В книге рассказывается история главного героя, который сталкивается с различными проблемами и препятствиями на протяжении всего своего путешествия. По пути он встречает множество второстепенных персонажей, которые играют важные роли в истории. Благодаря опыту главного героя книга исследует такие темы, как любовь, потеря, надежда и стойкость. По мере того, как главный герой преодолевает свои трудности, он усваивает ценные уроки жизни и растет как личность.
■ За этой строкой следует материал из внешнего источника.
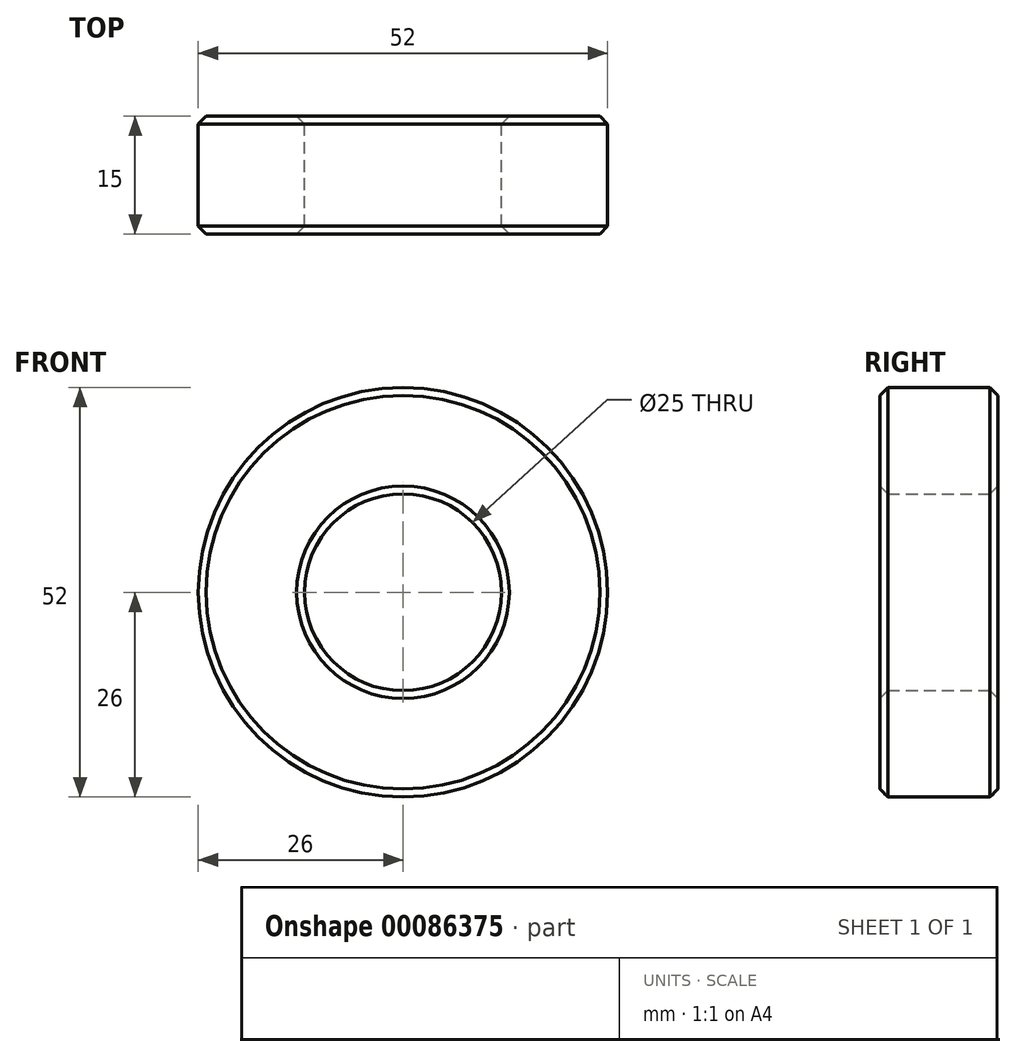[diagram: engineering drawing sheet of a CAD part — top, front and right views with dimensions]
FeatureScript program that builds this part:
annotation { "Feature Type Name" : "Feature", "Feature Type Description" : "" }
export const myFeature = defineFeature(function(context is Context, id is Id, definition is map)
    precondition{}
    {
        {
            var Q0;
            Q0=qCreatedBy(makeId("Front.planeOp"),FACE);
            var sketch = newSketch(context, id + "F0", { "sketchPlane" : qUnion([Q0])});
            skCircle(sketch, "E0", {"center": v(0, 0) * mm, "radius": 26 * mm});
            skCircle(sketch, "E1", {"center": v(0, 0) * mm, "radius": 12.5 * mm});
            skSolve(sketch);
        }
        {
            var Q0;
            Q0 = qSketchRegion(id + "F0", true);
            extrude(context, id + "F1", {"entities" : qUnion([Q0]), "depth" : 15 * mm, "offsetDistance" : 25 * mm});
        }
        {
            var Q0;
            Q0=makeQuery(id+"F1.opExtrude","CAP_FACE",FACE,{"disambiguationData":[OSD([sQuery(id+"F0.wireOp",EDGE,"E0"),sQuery(id+"F0.wireOp",EDGE,"E1")])],"isStart":false});
            var Q1;
            Q1=makeQuery(id+"F1.opExtrude","CAP_FACE",FACE,{"disambiguationData":[OSD([sQuery(id+"F0.wireOp",EDGE,"E0"),sQuery(id+"F0.wireOp",EDGE,"E1")])],"isStart":true});
            chamfer(context, id + "F2", {"entities" : qUnion([Q0, Q1]), "width" : 1 * mm, "tangentPropagation" : true});
        }
    });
«Порнография» — один из наиболее популярных романов известного польского писателя и драматурга Витольда Гомбровича. Действие романа разворачивается в Польше военных лет, но исторические реалии — лишь фон для захватывающего сюжета о молодости и любви.__________________________По сравнению с предыдущими романами Гомбровича «Порнография» — более традиционная и целостная вещь, совершенная по композиции и безукоризненно мрачная. Гомбрович, этот апостол незрелости, с поразительной зрелостью подчинил и свои формы искания, и свои подсознательные комплексы принципам искусства, создав, как сказано в его собственном предисловии к английскому изданию, «благородный, классический роман, чувственно-метафизический роман».
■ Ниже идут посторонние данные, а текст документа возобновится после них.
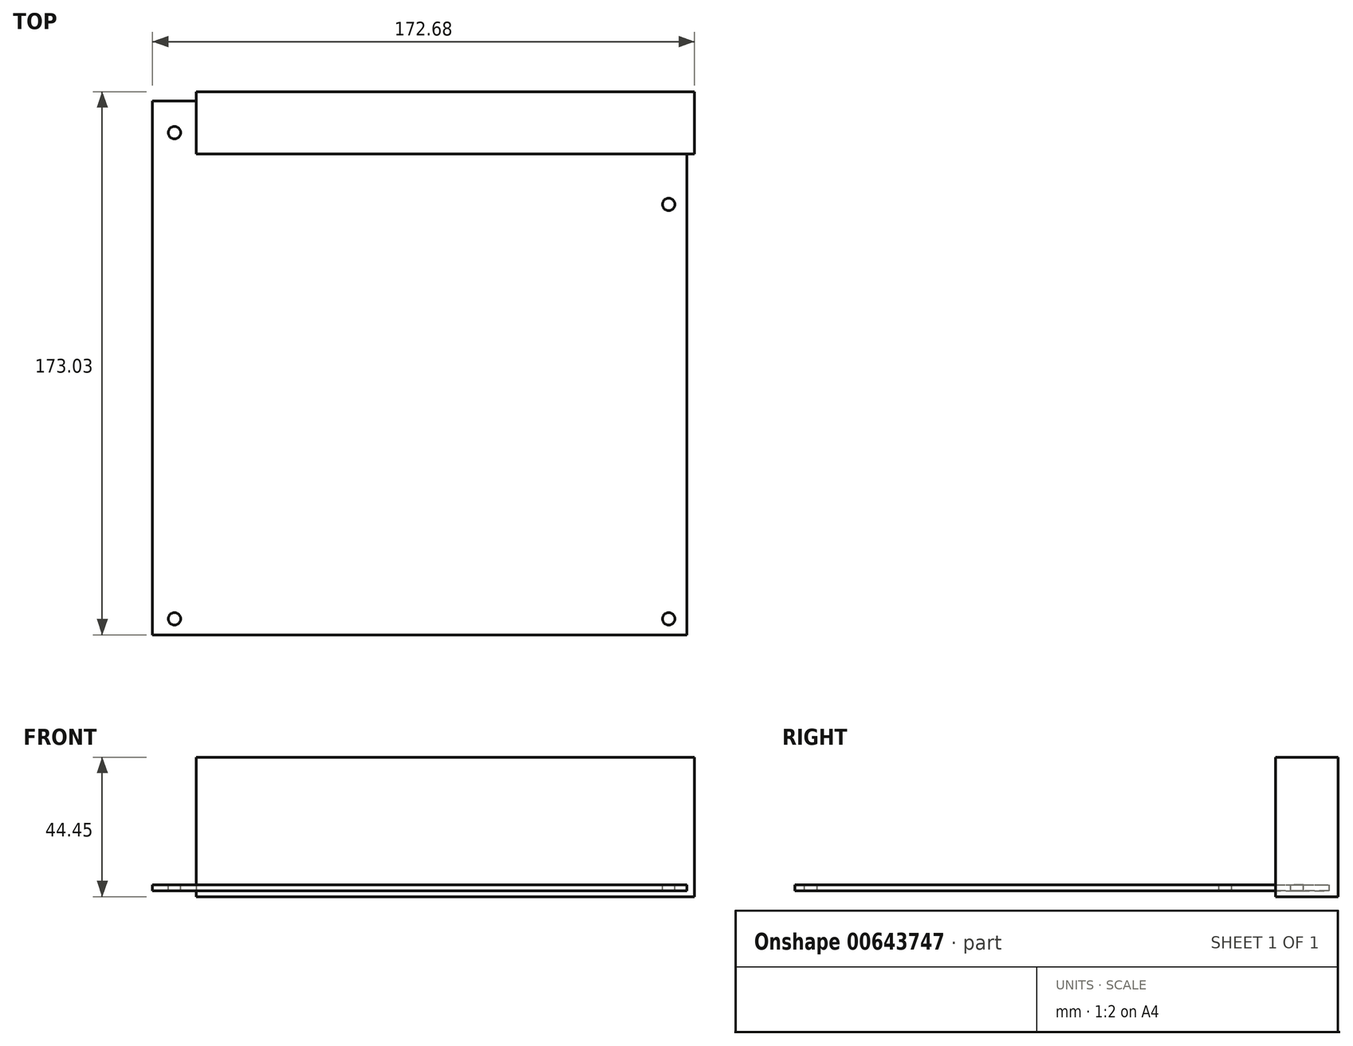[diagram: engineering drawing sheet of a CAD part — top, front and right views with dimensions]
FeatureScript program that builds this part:
annotation { "Feature Type Name" : "Feature", "Feature Type Description" : "" }
export const myFeature = defineFeature(function(context is Context, id is Id, definition is map)
    precondition{}
    {
        {
            var Q0;
            Q0=qCreatedBy(makeId("Top.planeOp"),FACE);
            var sketch = newSketch(context, id + "F0", { "sketchPlane" : qUnion([Q0])});
            skLineSegment(sketch, "E0.bottom", {"start": v(-6.99, -5.08) * mm, "end": v(163.2, -5.08) * mm});
            skLineSegment(sketch, "E0.top", {"start": v(-7, 165.1) * mm, "end": v(163.2, 165.1) * mm});
            skLineSegment(sketch, "E0.left", {"start": v(-6.99, -5.08) * mm, "end": v(-7, 165.1) * mm});
            skLineSegment(sketch, "E0.right", {"start": v(163.2, -5.08) * mm, "end": v(163.2, 165.1) * mm});
            skCircle(sketch, "E1", {"center": v(0, 0) * mm, "radius": 1.98 * mm});
            skCircle(sketch, "E2", {"center": v(157.48, 0) * mm, "radius": 1.98 * mm});
            skCircle(sketch, "E3", {"center": v(0, 154.94) * mm, "radius": 1.98 * mm});
            skCircle(sketch, "E4", {"center": v(157.48, 132.08) * mm, "radius": 1.98 * mm});
            skLineSegment(sketch, "E5.bottom", {"start": v(6.9, 167.95) * mm, "end": v(165.7, 167.95) * mm});
            skLineSegment(sketch, "E5.top", {"start": v(6.9, 148.1) * mm, "end": v(165.7, 148.1) * mm});
            skLineSegment(sketch, "E5.left", {"start": v(6.9, 167.95) * mm, "end": v(6.9, 148.1) * mm});
            skLineSegment(sketch, "E5.right", {"start": v(165.7, 167.95) * mm, "end": v(165.7, 148.1) * mm});
            skSolve(sketch);
        }
        {
            var Q0;
            {var subQ1=sQuery(id+"F0.wireOp",EDGE,"E0.bottom");Q0=makeQuery(id+"F0.imprint","IMPRINT",FACE,{"disambiguationData":[TD([[makeQuery(id+"F0.imprint","IMPRINT",EDGE,{"derivedFrom":subQ1}),1.0]])]});}
            var Q1;
            {var subQ0=sQuery(id+"F0.wireOp",EDGE,"E0.right");var subQ1=sQuery(id+"F0.wireOp",EDGE,"E0.top");var subQ2=makeQuery(id+"F0.imprint","INTERSECT",VERTEX,{"derivedFrom":[subQ1,subQ0]});Q1=makeQuery(id+"F0.imprint","IMPRINT",FACE,{"disambiguationData":[TD([[makeQuery(id+"F0.imprint","IMPRINT",EDGE,{"disambiguationData":[TD([[subQ2,1.0]])],"derivedFrom":subQ1}),-1.0]])]});}
            extrude(context, id + "F1", {"entities" : qUnion([Q0, Q1]), "oppositeDirection" : true, "depth" : 2 * mm, "offsetDistance" : 25 * mm});
        }
        {
            var Q0;
            {var subQ0=sQuery(id+"F0.wireOp",EDGE,"E0.right");var subQ1=sQuery(id+"F0.wireOp",EDGE,"E0.top");var subQ2=makeQuery(id+"F0.imprint","INTERSECT",VERTEX,{"derivedFrom":[subQ1,subQ0]});Q0=makeQuery(id+"F0.imprint","IMPRINT",FACE,{"disambiguationData":[TD([[makeQuery(id+"F0.imprint","IMPRINT",EDGE,{"disambiguationData":[TD([[subQ2,1.0]])],"derivedFrom":subQ1}),-1.0]])]});}
            var Q1;
            {var subQ0=sQuery(id+"F0.wireOp",EDGE,"E5.bottom");Q1=makeQuery(id+"F0.imprint","IMPRINT",FACE,{"disambiguationData":[TD([[makeQuery(id+"F0.imprint","IMPRINT",EDGE,{"derivedFrom":subQ0}),-1.0]])]});}
            extrude(context, id + "F2", {"entities" : qUnion([Q0, Q1]), "operationType" : NewBodyOperationType.ADD, "oppositeDirection" : true, "depth" : 3.81 * mm, "offsetDistance" : 25 * mm});
        }
        {
            var Q0;
            Q0=makeQuery(id+"F2.opExtrude","CAP_FACE",FACE,{"disambiguationData":[OSD([sQuery(id+"F0.wireOp",EDGE,"E5.bottom"),sQuery(id+"F0.wireOp",EDGE,"E5.top"),sQuery(id+"F0.wireOp",EDGE,"E5.left"),sQuery(id+"F0.wireOp",EDGE,"E5.right")])],"isStart":false});
            extrude(context, id + "F3", {"entities" : qUnion([Q0]), "operationType" : NewBodyOperationType.ADD, "oppositeDirection" : true, "depth" : 44.45 * mm, "offsetDistance" : 25 * mm});
        }
    });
В книге рассказывается история главного героя, который сталкивается с различными проблемами и препятствиями на протяжении всего своего путешествия. По пути он встречает множество второстепенных персонажей, которые играют важные роли в истории. Благодаря опыту главного героя книга исследует такие темы, как любовь, потеря, надежда и стойкость. По мере того, как главный герой преодолевает свои трудности, он усваивает ценные уроки жизни и растет как личность.
В книге рассказывается история главного героя, который сталкивается с различными проблемами и препятствиями на протяжении всего своего путешествия. По пути он встречает множество второстепенных персонажей, которые играют важные роли в истории. Благодаря опыту главного героя книга исследует такие темы, как любовь, потеря, надежда и стойкость. По мере того, как главный герой преодолевает свои трудности, он усваивает ценные уроки жизни и растет как личность.
«Фердидурка» – чтение захватывающее, но не простое. Это и философская повесть, и гротеск, и литературное эссе, и лирическая исповедь, изрядно приправленная сарказмом и самоиронией, – единственной, пожалуй, надежной интеллектуальной защитой души в век безудержного прогресса всего и вся. Но, конечно же, «Фердидурка» – это прежде всего настоящая литература. «Я старался показать, что последней инстанцией для человека является человек, а не какая-либо абсолютная ценность, и я пытался достичь этого самого трудного царства влюбленной в себя незрелости, где создается наша неофициальная и даже нелегальная мифология.